> Problem set
1 > Answer these questions from the news excerpt:
(a) In which newspaper did Penny Mordaunt publish her piece?
(b) On which BBC programme did Mr Hunt speak?
(c) Which committee does Robert Halfon chair?
2 > Decide whether each statement agrees with the news excerpt. Give yes or no, and quote the words that settle it.
(a) Grant Shapps explicitly backed Ms Truss in The Times.
(b) Grant Shapps said the party has two years to get out of its hole.
(c) Alicia Kearns gave her view on Sky News.
3 > Reproduce the news excerpt between "Meanwhile, former transport" and "faith in her.", inclusive, without changing a word.

> Quoted passage
_ _ _ _ _

Penny Mordaunt also offered the Prime Minister her full support, using a piece in the Telegraph to warn that the UK “needs stability, not a soap opera”.
She told colleagues that the “national mission” is clear but said it “needs pragmatism and teamwork”.
“It needs us to work with the Prime Minister and her new Chancellor. It needs all of us.”
Meanwhile, former transport secretary Grant Shapps – who has reportedly been floated as a potential successor to the Prime Minister – wrote in The Times that the party needed to “bin the infighting and ideology” but did not explicitly back Ms Truss.
“We as a party have two years to get ourselves out of this hole, and it’s a deep hole when it comes to public confidence,” he said.
“But we have a couple of things on our side. Despite the factionalism in the run-up to and aftermath of Brexit, our MPs are overwhelmingly predisposed to supporting a competent leader.”
Earlier Mr Hunt told the BBC’s Sunday With Laura Kuenssberg programme that Ms Truss remains “in charge” and insisted voters can still put their faith in her.
“She’s listened. She’s changed. She’s been willing to do that most difficult thing in politics, which is to change tack,” he said.
“What we’re going to do is to show not just what we want but how we’re going to get there.”
The presence of Mr Hunt was welcomed by many MPs, but many senior figures admitted it was an open question whether the Prime Minister could still survive the current crisis.
Tory MP Robert Halfon, chairman of the Commons Education Committee, appeared on Sky News and declined to deny that MPs are considering installing a new leader.
“We’re all talking to see what can be done about it.”
“Over the past few weeks, the Government has looked like libertarian jihadists and treated the whole country as kind of laboratory mice,” he said.
Senior Conservative Alicia Kearns also told Times Radio that the question of whether Ms Truss should continue in charge is “incredibly difficult”.

_ _ _ _ _

(Extracted page text data)
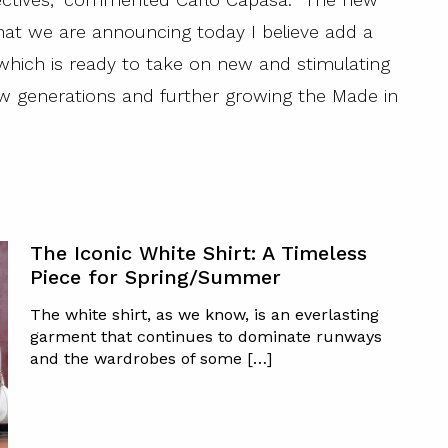
at we are announcing today I believe add a
which is ready to take on new and stimulating
ew generations and further growing the Made in
The Iconic White Shirt: A Timeless
Piece for Spring/Summer
The white shirt, as we know, is an everlasting
garment that continues to dominate runways
and the wardrobes of some […]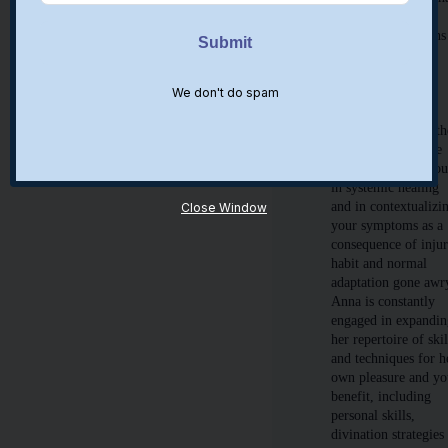
finding ease where
there are restrictions
will permit human
growth potential.
We don't do spam
Anna will address
your specific
complaints within th
context and educate
you to empower yo
in systemic healing
and in contextualizi
Close Window
your symptoms as a
consequence of injur
habit and normal
adaptation gone awr
Anna is constantly
engaged in expandi
her repertoire of skil
and techniques for h
own pleasure and yo
benefit, including
personal skills,
divination strategies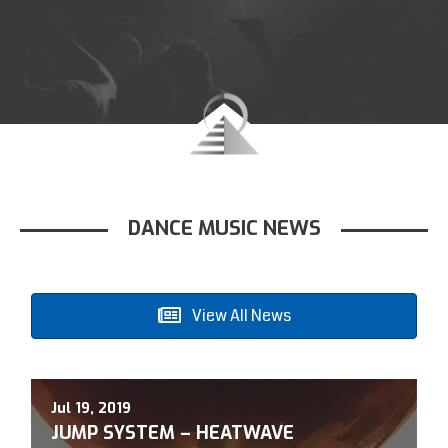
DANCE MUSIC NEWS
View All News
Jul 19, 2019
A
JUMP SYSTEM – HEATWAVE
O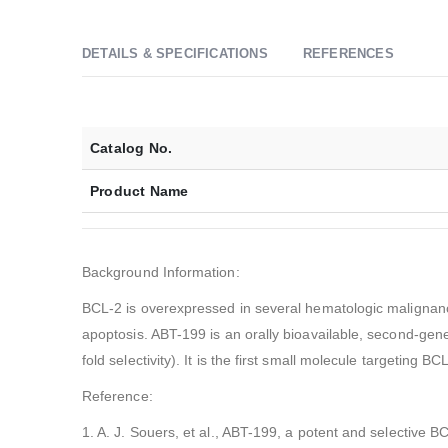
DETAILS & SPECIFICATIONS
REFERENCES
Catalog No.
Product Name
Background Information:
BCL-2 is overexpressed in several hematologic malignancie
apoptosis. ABT-199 is an orally bioavailable, second-gene
fold selectivity). It is the first small molecule targeting B
Reference:
1. A. J. Souers, et al., ABT-199, a potent and selective BC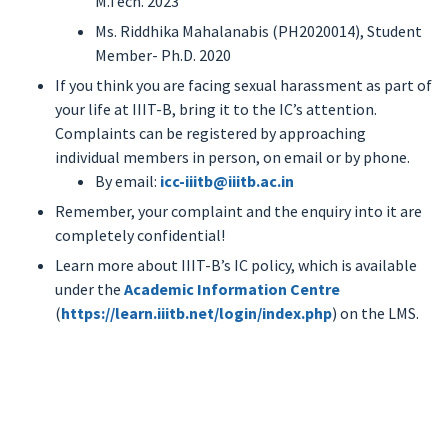
M.Tech. 2023
Ms. Riddhika Mahalanabis (PH2020014), Student
Member- Ph.D. 2020
If you think you are facing sexual harassment as part of
your life at IIIT-B, bring it to the IC’s attention.
Complaints can be registered by approaching
individual members in person, on email or by phone.
By email:
icc-iiitb@iiitb.ac.in
Remember, your complaint and the enquiry into it are
completely confidential!
Learn more about IIIT-B’s IC policy, which is available
under the
Academic Information Centre
(
https://learn.iiitb.net/login/index.php
) on the LMS.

_ _ _ _ _

> Replies
1 >
(a) The Telegraph
(b) Sunday With Laura Kuenssberg
(c) The Commons Education Committee

2 >
(a) No: "did not explicitly back Ms Truss"
(b) Yes: "We as a party have two years to get ourselves out of this hole"
(c) No: "Senior Conservative Alicia Kearns also told Times Radio"

3 >
Meanwhile, former transport secretary Grant Shapps – who has reportedly been floated as a potential successor to the Prime Minister – wrote in The Times that the party needed to “bin the infighting and ideology” but did not explicitly back Ms Truss.
“We as a party have two years to get ourselves out of this hole, and it’s a deep hole when it comes to public confidence,” he said.
“But we have a couple of things on our side. Despite the factionalism in the run-up to and aftermath of Brexit, our MPs are overwhelmingly predisposed to supporting a competent leader.”
Earlier Mr Hunt told the BBC’s Sunday With Laura Kuenssberg programme that Ms Truss remains “in charge” and insisted voters can still put their faith in her.